The above quotes were taken from the book dictated from memory by John D. Lee, while waiting execution. “Mormonism Unveiled or Life and Confession of John D. Lee and Brigham Young.” Fierra Blanca publications, Albuquerque, NM 2001
I carried my offering and slowly walked up to the site. 
I had a very different perspective this time and knew I would be standing before
my accusers.
“I was one of the shooters!”
It's no wonder these spirits are angry. They recognized me.
I lit the sage and walked around the perimeter of the enclosure.
I took each item and presented it to those who were there.
With tears streaming down my face, I humbly asked for their forgiveness. 
I acknowledged my part in the massacre. 
I promised that I would do my part to let others know of this event.
I again told them of the light and the love that was there waiting for them. 
I encouraged them to move into the light. 
This time I felt different.
I felt lighter.
Several hours passed, other visitors came and I talked to them about the events that had taken place.
I felt as though a weight had been removed from my shoulders as I drove back to the rock shop.
When I walked in, I felt my heart skip a beat as our eyes met again. 
“Why are you really out here in the middle of this rural area?” I asked.
She said, “It must be to give directions.”

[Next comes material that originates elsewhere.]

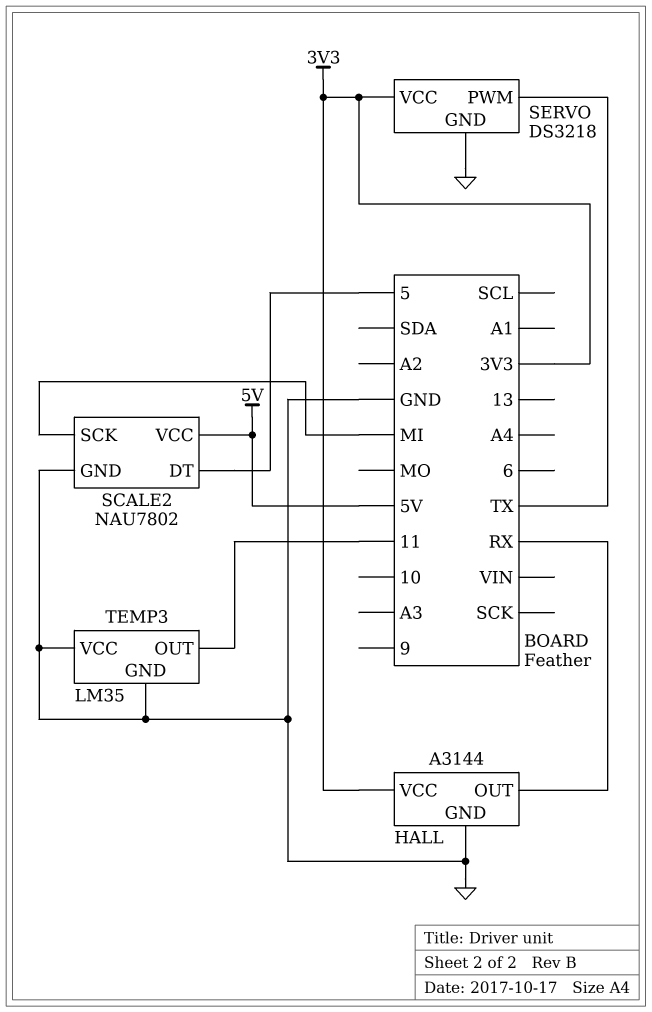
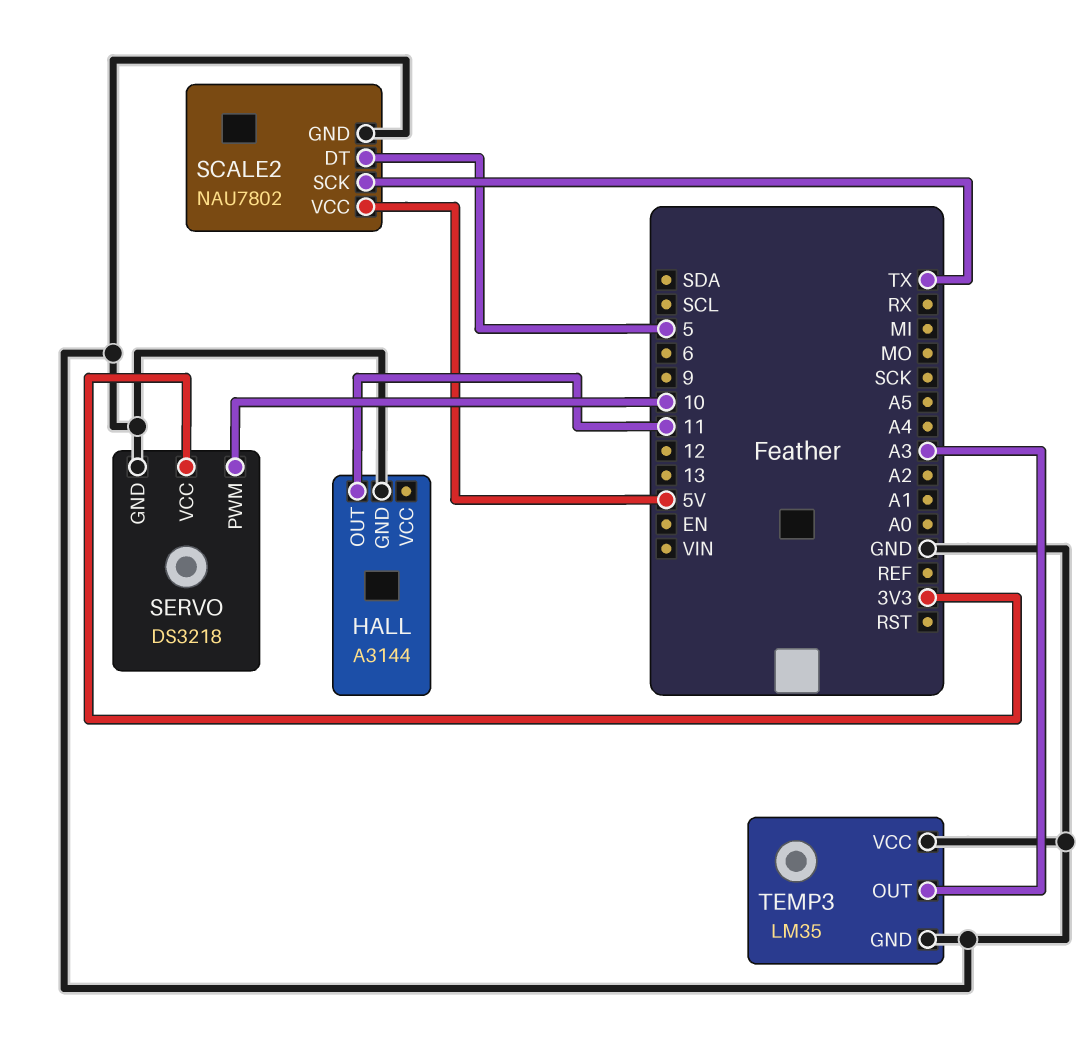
HALL pin OUT: RX -> 11
HALL pin VCC: 3V3 -> none
SCALE2 pin SCK: MI -> TX
SERVO pin PWM: TX -> 10
TEMP3 pin OUT: 11 -> A3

I asked again, more insistent. 
This time she said, “I am connected to this land.”
“I thought so,” I said.
I watched as the tears welled up in her eyes, I felt my own emotional body respond.
Then I felt that spiritual feeling ...
“I too, am connected to this land, to this place.”  I said.
In those brief minutes together, we spoke the same language, felt the same spirit and shared memories from a past life where we once stood on opposite sides.
She said she had long ago forgiven those who had treated her so harshly. 
“Life is too precious to waste, carrying resentment and anger.” 
I looked into her eyes as she spoke and felt the sincerity of her words.
In those brief few minutes we connected as new friends from an old and ugly past.
We both walk a spiritual path now.
Her path for now, is to give directions to those who are lost and need help.
Mine is to bring clarity and closure, first to myself, then to others.